1. Connect to the Cluster and Create a Namespace

1.1 Launch Cloud Shell

  1. Navigate to Google Cloud Console > Kubernetes Engine > Clusters.
  2. Select your cluster and click Connect to open Cloud Shell.
  3. Press Enter to run the pre-populated kubectl authentication command.

The image shows a Google Cloud Platform (GCP) Kubernetes Engine console displaying details of a cluster named "gcp-devops-project," including cluster basics, automation, and networking settings.

Note

Make sure your Google Cloud SDK is up to date to avoid authentication issues:

gcloud components update

1.2 Create and Verify the Development Namespace

# List current namespaces
kubectl get namespaces

# Create a new namespace for development
kubectl create namespace development

# Confirm the namespace was created
kubectl get namespaces

2. Update the gke.yaml Manifest

Open your gke.yaml file. This manifest defines both the Service and Deployment for your application. Modify it to point at the development namespace and use your development Docker image.

2.1 Resource Overview

KindPurposeKey Changes
ServiceExposes your app via LoadBalancerSet namespace: development, port 80 → 5000
DeploymentManages application podsUse -dev:latest image tag, replicas = 1

2.2 Updated Manifest Snippet

apiVersion: v1
kind: Service
metadata:
  name: gcp-devops-gke-service
  namespace: development
  labels:
    app: gcp
spec:
  type: LoadBalancer
  ports:
    - protocol: TCP
      port: 80
      targetPort: 5000
  selector:
    app: gcp
---
apiVersion: apps/v1
kind: Deployment
metadata:
  name: gcp-devops-gke
  namespace: development
spec:
  replicas: 1
  selector:
    matchLabels:
      app: gcp
  template:
    metadata:
      labels:
        app: gcp
    spec:
      containers:
        - name: gcp-devops-gke
          image: gcr.io/kodekloud-gcp-training/gcpdevops-dev:latest
          ports:
            - containerPort: 5000
          env:
            - name: PORT
              value: "5000"

Save your changes and push to the development branch:

git add gke.yaml
git commit -m "chore: update manifests for development namespace"
git push origin development

This push will trigger your Cloud Build configuration.

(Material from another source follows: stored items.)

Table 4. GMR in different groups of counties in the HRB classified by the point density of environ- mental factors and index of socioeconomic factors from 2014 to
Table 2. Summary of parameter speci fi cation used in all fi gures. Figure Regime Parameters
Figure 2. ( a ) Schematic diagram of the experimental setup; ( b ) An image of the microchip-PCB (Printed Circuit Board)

3. Verify the Cloud Build Trigger

After pushing, open your GitHub repository to confirm that a Cloud Build trigger has started on the development branch.

This image shows a GitHub repository page for a project named "gcp-devops-project" under the user "learnwithraghu." The repository contains files like Dockerfile, README.md, and app.py, and it mentions a Docker Flask application written in Python.

4. Review Build and Deployment Logs

Go back to the GCP Console and navigate to Cloud Build. You’ll see logs for steps including:

  • Building the Docker image
  • Pushing to Container Registry
  • Deploying to GKE

The image shows a Google Cloud Build interface displaying the details of a successful build process, including steps and logs related to deploying a project using Docker and GKE.

All steps should complete without errors.

5. Inspect the Deployment in GKE

  1. In the GCP Console, go to Kubernetes Engine > Workloads and filter by the development namespace.
    • Workload: gcp-devops-gke
  2. Then select Services & Ingress, keeping the development filter applied.
  3. Copy the external LoadBalancer IP and open it in your browser to verify your app is running.

The image shows the Google Cloud Console interface, specifically the Kubernetes Engine section, with a focus on Services & Ingress. A filter dropdown for selecting namespaces is open.


You’ve successfully set up a dedicated development namespace, updated your Kubernetes manifests for development artifacts, and confirmed an automated CI/CD pipeline. Future commits to the development branch will automatically build and deploy your application to GKE.